Osaka Japan Skyline.

I had heard about all these amazing before I even dreamt of visiting but nothing in the world prepared me for the incredible experience that I had on my 7-day trip to Japan.

The first step I took in planning my Japan vacation was to decide on when to go. As with most places, there is a “best” time to go to Japan, but that doesn’t mean you can’t go whenever the mood strikes you as Japan is a year-round travel destination.

I discovered that late spring (March to May) and late autumn (September to November) are generally the best times to visit Japan because during these months, there is very little rainfall and there are many sunny days, but the temperatures are mild, and you can guess that I went just then.

The first thing that caught my fancy upon my arrival in Japan is that tipping is not customary, Yeah right! For someone like me coming from the states, I had earlier been told but didn’t believe till I tried tipping a waiter at the airport restaurant and him nicely- who refuses a tip in this part of the world if not Japanese.

Enough of the beautiful scene that welcomed me at the airport and the food I first had, let me give you a rundown of how my 7 days looked like, don’t forget that I had carefully mapped out my trip because I didn’t want to leave without seeing the important places and I also did not want to spend too due to my lack of planning. :

My First day in Tokyo was less stressful, and I stayed at the Intercontinental The Strings Tokyo Hotel which I must confess that it was a large hotel with nice rooms. I stayed there because it was very close to shopping centers, and the transportation into the next stop was very easy from here too. I was at the Tsukiji Fish Market and also ate a lot of Sushi, Ramen, and Gyoza. Food has never been so delicious.

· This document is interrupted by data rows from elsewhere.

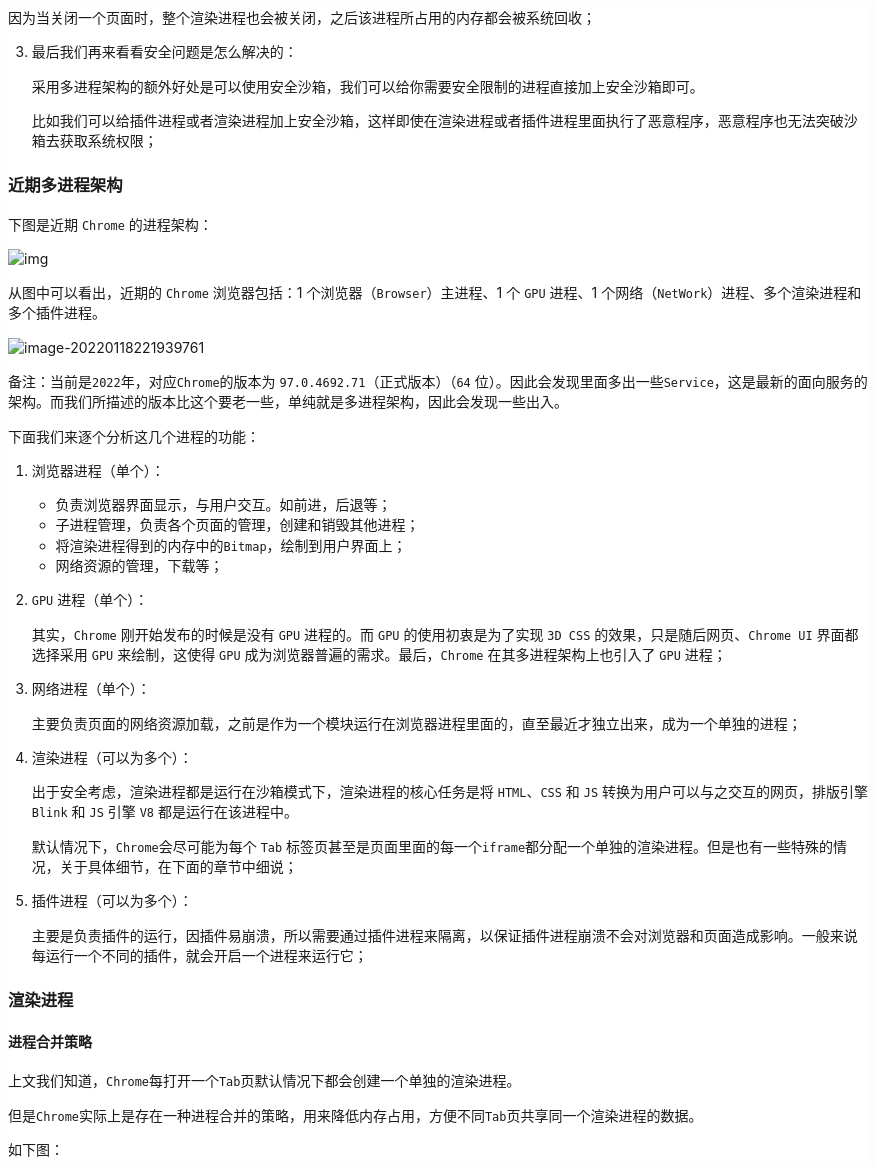    因为当关闭一个页面时，整个渲染进程也会被关闭，之后该进程所占用的内存都会被系统回收；

3. 最后我们再来看看安全问题是怎么解决的：

   采用多进程架构的额外好处是可以使用安全沙箱，我们可以给你需要安全限制的进程直接加上安全沙箱即可。

   比如我们可以给插件进程或者渲染进程加上安全沙箱，这样即使在渲染进程或者插件进程里面执行了恶意程序，恶意程序也无法突破沙箱去获取系统权限；

### 近期多进程架构

下图是近期 `Chrome` 的进程架构：

![img](https://cdn.jsdelivr.net/gh/Mr-xzq/PicBed/img/20220120/17:16:53-%E8%BF%91%E6%9C%9FChrome%E5%A4%9A%E8%BF%9B%E7%A8%8B%E6%9E%B6%E6%9E%84.png)

从图中可以看出，近期的 `Chrome` 浏览器包括：1 个浏览器（`Browser`）主进程、1 个 `GPU` 进程、1 个网络（`NetWork`）进程、多个渲染进程和多个插件进程。

![image-20220118221939761](https://cdn.jsdelivr.net/gh/Mr-xzq/PicBed/img/20220120/17:16:55-Chrome-%E8%BF%9B%E7%A8%8B%E7%AE%A1%E7%90%86%E5%99%A8.png)

备注：当前是`2022`年，对应`Chrome`的版本为 `97.0.4692.71`（正式版本）（`64` 位）。因此会发现里面多出一些`Service`，这是最新的面向服务的架构。而我们所描述的版本比这个要老一些，单纯就是多进程架构，因此会发现一些出入。

下面我们来逐个分析这几个进程的功能：

1. 浏览器进程（单个）：

   - 负责浏览器界面显示，与用户交互。如前进，后退等；
   - 子进程管理，负责各个页面的管理，创建和销毁其他进程；
   - 将渲染进程得到的内存中的`Bitmap`，绘制到用户界面上；
   - 网络资源的管理，下载等；

2. `GPU` 进程（单个）：

   其实，`Chrome` 刚开始发布的时候是没有 `GPU` 进程的。而 `GPU` 的使用初衷是为了实现 `3D CSS` 的效果，只是随后网页、`Chrome UI` 界面都选择采用 `GPU` 来绘制，这使得 `GPU` 成为浏览器普遍的需求。最后，`Chrome` 在其多进程架构上也引入了 `GPU` 进程；

3. 网络进程（单个）：

   主要负责页面的网络资源加载，之前是作为一个模块运行在浏览器进程里面的，直至最近才独立出来，成为一个单独的进程；

4. 渲染进程（可以为多个）：

   出于安全考虑，渲染进程都是运行在沙箱模式下，渲染进程的核心任务是将 `HTML`、`CSS` 和 `JS` 转换为用户可以与之交互的网页，排版引擎 `Blink` 和 `JS` 引擎 `V8` 都是运行在该进程中。

   默认情况下，`Chrome`会尽可能为每个 `Tab` 标签页甚至是页面里面的每一个`iframe`都分配一个单独的渲染进程。但是也有一些特殊的情况，关于具体细节，在下面的章节中细说；

5. 插件进程（可以为多个）：

   主要是负责插件的运行，因插件易崩溃，所以需要通过插件进程来隔离，以保证插件进程崩溃不会对浏览器和页面造成影响。一般来说每运行一个不同的插件，就会开启一个进程来运行它；

### 渲染进程

#### 进程合并策略

上文我们知道，`Chrome`每打开一个`Tab`页默认情况下都会创建一个单独的渲染进程。

但是`Chrome`实际上是存在一种进程合并的策略，用来降低内存占用，方便不同`Tab`页共享同一个渲染进程的数据。

如下图：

I took the bullet train at Shinagawa Station on the second day to Hakone-I had heard a lot about their Onsens, and it was nothing short of my expectations, you need to see the beautiful view of Mount Fuji that took my breath away.

Hakone is the place to go if you want to experience a traditional onsen (hot springs). The onsens are separated by gender and are a “no bathing suit” style traditional bath. You can also take the cable car to catch a glimpse of Mt. Fuji. You can also stay at the Hyatt Regency Hakone Resort and Spa which is within walking distance of the cable car that takes you toward Mt. Fuji. The hotel has very nice, classy rooms, with great views.

If you want to explore a traditional Japanese ryokan experience with nice accommodations and good food, then you should try the Hakone Mount View. They have a rare volcanic hot spring called Nigori-yu – a fun and unique experience, especially for couples.

I transfer to Kyoto on the fourth day. I saw the temples of Kyoto, including the Fushimi Inari Shrine and Golden Temple. I also visited the Nishiki Market and saw the geishas walking around the city center, and I ended the day with a traditional kaiseki dinner.

If you’re happy to keep hanging out in Kyoto, you can spend the full day. Another option is to take a midday JR train to Nara Park to feed the roaming deer, see the world’s largest bronze Buddha statue, and one of the tallest pagodas in Japan.

In the evening, whether you’re in Kyoto still or in Nara, take the JR train onward to Osaka.

In Osaka, I made sure that I visited Dotonbori Street to try all the Japanese specialties, like okonomiyaki and takoyaki. I was also at the Osaka Castle and Park and checked out the Instant Ramen Museum. I ended the day with a visit to the food-focused Kuromon Ichiba Market.

One of my favorite hotels in the Osaka Marriott Miyako Hotel. It is conveniently located for transportation, so you can easily get around to the top sights in Osaka and beyond. It’s got an insane view and comfortable rooms.

You may have to fly or take the train back to Tokyo on your 7th day in order to fly back home, but if you have one more day to spend, we recommend taking the 30-minute train ride to Kobe to try the famous Kobe beef, then stop off in Kobe’s Nada district for a tasting at a few sake breweries.

My journey to Japan will linger in my memories in years to come because I had fun, that is an understatement- I felt on top of the world, I am sure that I would have to plan another trip very soon.